Our work has three main focus areas: (1) Deconvoluting RNA:RNA networks in cancer and understanding how they contribute to carcinogenesis; (2) Understanding the interplay between RNA:RNA interactions and RNA:protein interactions and (3) Examining potential crosstalk between these post-transcriptional networks and RNA processing pathways such as splicing and editing. Our long-term goal is to translate our basic research discoveries into the clinic, we anticipate that our work will open new avenues for the development of novel RNA-based anti-cancer diagnostics and therapeutics.
Fig 1. Different species of RNAs, including messenger RNAs (mRNAs), long non-coding RNAs (lncRNAs) and circular RNAs (circRNAs) can co-regulate each other in competing endogenous RNA networks by sequestering or ‘sponging’ shared microRNAs. The dysregulation of any single RNA can lead to a ripple effect across the network and thus modulate carcinogenesis.

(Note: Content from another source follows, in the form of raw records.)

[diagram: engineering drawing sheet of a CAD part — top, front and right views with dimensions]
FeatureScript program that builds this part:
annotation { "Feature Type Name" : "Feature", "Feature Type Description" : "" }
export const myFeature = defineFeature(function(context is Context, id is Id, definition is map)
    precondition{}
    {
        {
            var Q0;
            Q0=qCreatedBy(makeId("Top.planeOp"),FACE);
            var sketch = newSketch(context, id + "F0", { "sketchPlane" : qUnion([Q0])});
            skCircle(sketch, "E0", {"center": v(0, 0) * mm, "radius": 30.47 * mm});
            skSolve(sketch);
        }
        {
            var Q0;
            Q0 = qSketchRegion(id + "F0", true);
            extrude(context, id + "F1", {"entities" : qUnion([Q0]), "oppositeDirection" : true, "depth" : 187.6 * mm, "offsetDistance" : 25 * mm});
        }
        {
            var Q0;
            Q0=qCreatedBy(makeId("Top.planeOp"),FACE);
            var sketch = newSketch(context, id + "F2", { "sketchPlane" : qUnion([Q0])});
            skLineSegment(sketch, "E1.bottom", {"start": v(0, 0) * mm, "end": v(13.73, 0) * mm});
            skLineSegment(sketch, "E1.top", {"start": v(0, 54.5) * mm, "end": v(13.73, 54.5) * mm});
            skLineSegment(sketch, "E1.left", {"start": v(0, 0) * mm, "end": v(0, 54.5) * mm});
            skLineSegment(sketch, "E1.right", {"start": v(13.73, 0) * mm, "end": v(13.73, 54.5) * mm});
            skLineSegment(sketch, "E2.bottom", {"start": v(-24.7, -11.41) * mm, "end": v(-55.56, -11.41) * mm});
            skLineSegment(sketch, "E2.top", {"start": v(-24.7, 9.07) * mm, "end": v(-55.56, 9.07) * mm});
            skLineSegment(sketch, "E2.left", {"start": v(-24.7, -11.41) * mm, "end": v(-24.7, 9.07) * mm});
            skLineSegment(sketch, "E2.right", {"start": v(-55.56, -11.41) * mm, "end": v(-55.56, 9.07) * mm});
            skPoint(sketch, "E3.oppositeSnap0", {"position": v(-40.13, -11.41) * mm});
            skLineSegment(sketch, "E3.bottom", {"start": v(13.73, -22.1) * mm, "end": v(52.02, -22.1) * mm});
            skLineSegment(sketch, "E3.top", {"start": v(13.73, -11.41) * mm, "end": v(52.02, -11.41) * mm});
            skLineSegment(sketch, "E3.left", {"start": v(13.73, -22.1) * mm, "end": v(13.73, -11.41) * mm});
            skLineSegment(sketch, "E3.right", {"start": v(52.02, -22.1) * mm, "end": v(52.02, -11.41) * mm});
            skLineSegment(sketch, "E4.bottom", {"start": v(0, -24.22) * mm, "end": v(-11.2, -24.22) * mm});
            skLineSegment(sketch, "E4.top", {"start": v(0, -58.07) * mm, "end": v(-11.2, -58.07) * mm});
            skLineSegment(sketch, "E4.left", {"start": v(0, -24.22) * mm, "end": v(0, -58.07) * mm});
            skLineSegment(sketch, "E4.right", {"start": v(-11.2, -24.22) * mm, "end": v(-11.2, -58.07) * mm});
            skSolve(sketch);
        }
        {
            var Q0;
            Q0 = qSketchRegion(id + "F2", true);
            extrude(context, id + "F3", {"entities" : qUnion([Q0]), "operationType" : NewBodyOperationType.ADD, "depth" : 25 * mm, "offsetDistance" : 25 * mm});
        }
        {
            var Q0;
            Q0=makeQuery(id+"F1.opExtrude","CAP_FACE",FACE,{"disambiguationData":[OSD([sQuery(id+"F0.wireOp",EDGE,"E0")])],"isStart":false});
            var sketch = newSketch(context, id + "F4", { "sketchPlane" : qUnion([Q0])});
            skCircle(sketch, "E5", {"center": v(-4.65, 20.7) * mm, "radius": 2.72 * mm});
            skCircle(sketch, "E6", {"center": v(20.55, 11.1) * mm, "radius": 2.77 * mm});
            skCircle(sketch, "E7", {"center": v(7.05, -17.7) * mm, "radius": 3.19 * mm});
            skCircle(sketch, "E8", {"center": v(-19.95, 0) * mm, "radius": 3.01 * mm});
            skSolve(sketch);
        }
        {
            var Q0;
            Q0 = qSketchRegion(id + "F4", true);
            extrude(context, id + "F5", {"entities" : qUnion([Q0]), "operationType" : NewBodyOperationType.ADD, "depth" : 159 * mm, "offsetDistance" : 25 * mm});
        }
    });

Fig 2. The butterfly effect of RNA alterations on transcriptomic equilibrium. The different modifications affecting either target RNAs or miRNAs and/or both, such as genetic modification (A), alternative polyadenylation (APA) (B), RNA methylation (C), RNA editing (D), and isomiR production (E). Ovals represent the miRNA response elements (MREs); double-headed arrows represent bi-directional regulation in which the thickness indicates the strength of the regulation; single-headed arrows indicate increase (pointed up) or decrease (pointed down) in RNA expression; red stars indicate non-specific nucleotide alteration; grey crosses indicate loss of interaction; red lightning bolts represent mutation events; yellow circles with an A represent methylation marks; grey circle with an I represents A-to-I RNA editing.